Этот вопрос так ошеломил молодого художника, что он машинально взял одно зерно и медленно поднес ко рту. А ведь и правда. Нездешние Боги друг от друга прикрываются. Значит, и у них не все можно? Или… или пора задать тот вопрос, который мучил его уже столько дней: да Боги ли это?
А спросишь – засмеют…
– Что-то раньше ты был разговорчивей, когда приходил к отцу, – неожиданно заметил Лилар. – Уж не поглупел ли ты от чрезмерного усердия и повиновения?
– Я пришел за мудростью, а не за смехом, – грустно проговорил молодой человек. – Легко ребенку спросить: чем огонь разжечь, как твердую глину мягким воском сделать?.. Но проходит детство, и хочется спросить: ежели есть друг и есть закон, то чьему голосу внимать? И если тебя осудили прежде, чем ты в дом вошел, то стоит ли говорить, когда приговор составлен заранее? Не поискать ли другой дом с другим другом?
– А не много ли домов придется обойти? – презрительно отозвался Арун.
– Наверное, нет, – как можно мягче проговорил Инебел. – Ведь тогда я привыкну спрашивать себя: а чего мне остерегаться, чтобы в один прекрасный день я не пришел в дом друга и не почувствовал себя лишним? И вот уже я буду не я, а тот, кого желали встретить вы…

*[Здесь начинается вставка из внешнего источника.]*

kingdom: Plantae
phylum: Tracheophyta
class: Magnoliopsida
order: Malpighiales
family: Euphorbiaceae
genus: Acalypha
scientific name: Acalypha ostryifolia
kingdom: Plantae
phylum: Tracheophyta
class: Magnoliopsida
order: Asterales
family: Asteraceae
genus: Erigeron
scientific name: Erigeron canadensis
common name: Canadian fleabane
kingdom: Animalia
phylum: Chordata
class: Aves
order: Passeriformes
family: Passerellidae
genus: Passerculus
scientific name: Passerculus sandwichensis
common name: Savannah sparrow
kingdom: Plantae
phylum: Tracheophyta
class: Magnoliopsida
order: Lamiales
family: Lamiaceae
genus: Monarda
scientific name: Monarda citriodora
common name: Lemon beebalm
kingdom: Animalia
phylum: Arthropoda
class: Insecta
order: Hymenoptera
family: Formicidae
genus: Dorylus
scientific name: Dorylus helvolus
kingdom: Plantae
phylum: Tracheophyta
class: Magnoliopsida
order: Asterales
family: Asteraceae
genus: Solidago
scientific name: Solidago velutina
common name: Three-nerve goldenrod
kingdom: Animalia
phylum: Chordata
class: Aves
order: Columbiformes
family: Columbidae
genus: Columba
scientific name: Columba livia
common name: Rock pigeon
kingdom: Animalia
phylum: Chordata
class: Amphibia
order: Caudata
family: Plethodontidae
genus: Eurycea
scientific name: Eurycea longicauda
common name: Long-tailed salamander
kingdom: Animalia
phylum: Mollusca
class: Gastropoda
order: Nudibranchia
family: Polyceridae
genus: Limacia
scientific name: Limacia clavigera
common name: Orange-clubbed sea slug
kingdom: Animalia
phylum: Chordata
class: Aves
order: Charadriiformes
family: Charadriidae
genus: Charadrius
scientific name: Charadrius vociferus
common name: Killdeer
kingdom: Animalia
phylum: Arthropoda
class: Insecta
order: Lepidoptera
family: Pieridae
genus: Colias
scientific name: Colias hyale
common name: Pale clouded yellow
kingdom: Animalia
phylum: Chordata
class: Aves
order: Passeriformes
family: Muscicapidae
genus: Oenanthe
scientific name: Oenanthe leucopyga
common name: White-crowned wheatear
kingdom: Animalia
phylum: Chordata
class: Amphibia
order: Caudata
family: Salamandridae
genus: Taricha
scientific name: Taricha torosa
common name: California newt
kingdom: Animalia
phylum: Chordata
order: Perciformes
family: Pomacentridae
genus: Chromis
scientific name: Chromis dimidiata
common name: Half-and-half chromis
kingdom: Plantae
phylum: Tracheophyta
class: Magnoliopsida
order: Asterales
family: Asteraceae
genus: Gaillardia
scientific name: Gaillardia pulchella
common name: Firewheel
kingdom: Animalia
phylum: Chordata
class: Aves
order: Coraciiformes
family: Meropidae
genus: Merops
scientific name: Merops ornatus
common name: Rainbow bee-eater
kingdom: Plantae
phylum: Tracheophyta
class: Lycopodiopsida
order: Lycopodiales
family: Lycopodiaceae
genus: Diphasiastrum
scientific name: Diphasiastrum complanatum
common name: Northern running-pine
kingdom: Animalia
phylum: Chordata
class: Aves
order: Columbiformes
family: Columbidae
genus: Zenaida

Под чуть шелестящими шапками деревьев воцарилось напряженное молчание. Инебел всей кожей чувствовал, что многим здесь очень и очень неловко.
Арун сидел, уперев ладони в колени, и слегка покачивался. Потом вдруг вскочил и, слегка переваливаясь, побежал вокруг едальни. Передник, слишком длинный спереди, путался в ногах, и так же путалась и спотыкалась длинная тень, скользящая рядом вдоль глиняной загородки.
– Хорошо, – отрывисто произнес Арун, останавливаясь перед юношей, – я скажу тебе несколько слов, хотя действительно решил больше не посвящать тебя в свои мысли. Но прежде ответь мне на один вопрос: вот ты много лет приходил ко мне, и слушал меня, и спрашивал… А задумался ли ты хоть раз над тем, что же я, старый гончар Арык Уныния, которого все привыкли называть просто Арун, что же я получал от тебя взамен своих слов?